The Rev. Dr. Martin Luther King Jr. was a man who had a dream — a dream of equality, a dream of freedom for all.

King was born on Jan. 15, 1929, in Atlanta. His legal birth name was Martin King, changed to Martin Luther King after his father traveled to Germany in 1934. The name gives homage to German reformer Martin Luther.

Growing up in Atlanta, King attended Booker T. Washington High School. He was part of the school’s debate team, making his public speaking ability known. In King’s junior year, Morehouse College announced that, because World War II was contributing to a lack of student participation, it would accept any high school junior that passed its entrance exam. King passed the exam at age 15 and entered the college.

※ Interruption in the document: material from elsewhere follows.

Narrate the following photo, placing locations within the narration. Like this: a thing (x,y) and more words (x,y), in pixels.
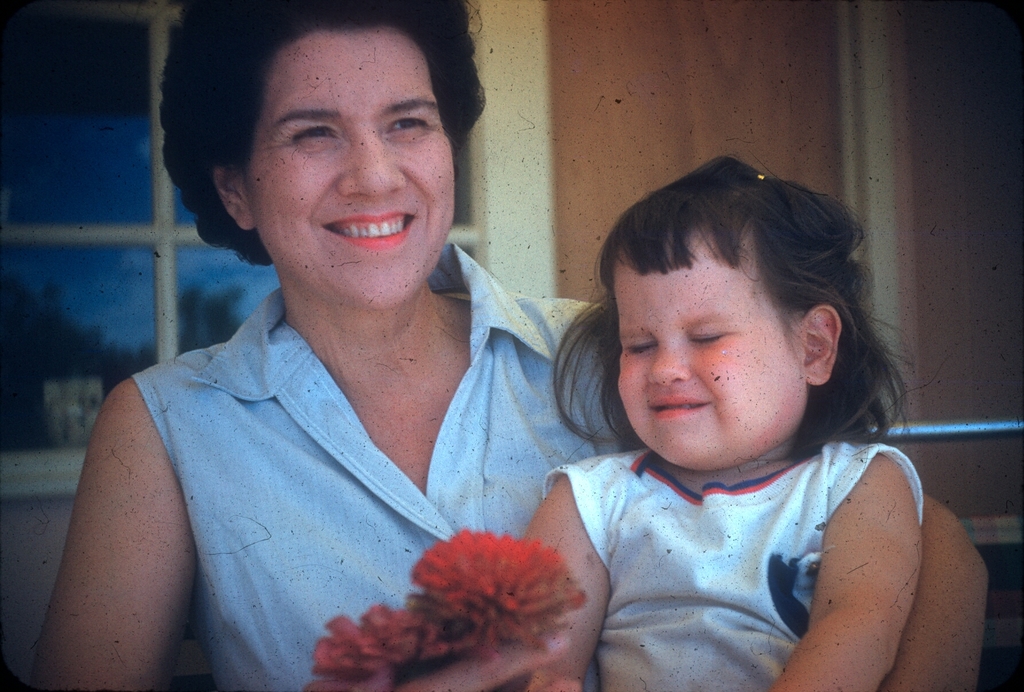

In 1948, King graduated with a Bachelor of Arts degree in sociology. He then enrolled in Crozer Theological Seminary in Chester, Pa., and graduated with a Bachelor of Divinity degree in 1951. At age 25, King became pastor of the Dexter Avenue Baptist Church in Montgomery, Ala.

King’s Christian faith was strongly based in Jesus’ commandment of loving your neighbor as yourself and loving your enemies. King’s beliefs were the reason for his stance on peaceful protesting. Becoming a civil rights activist at a young age, King aimed for a peaceful revolution that would bring forth the end of racial segregation.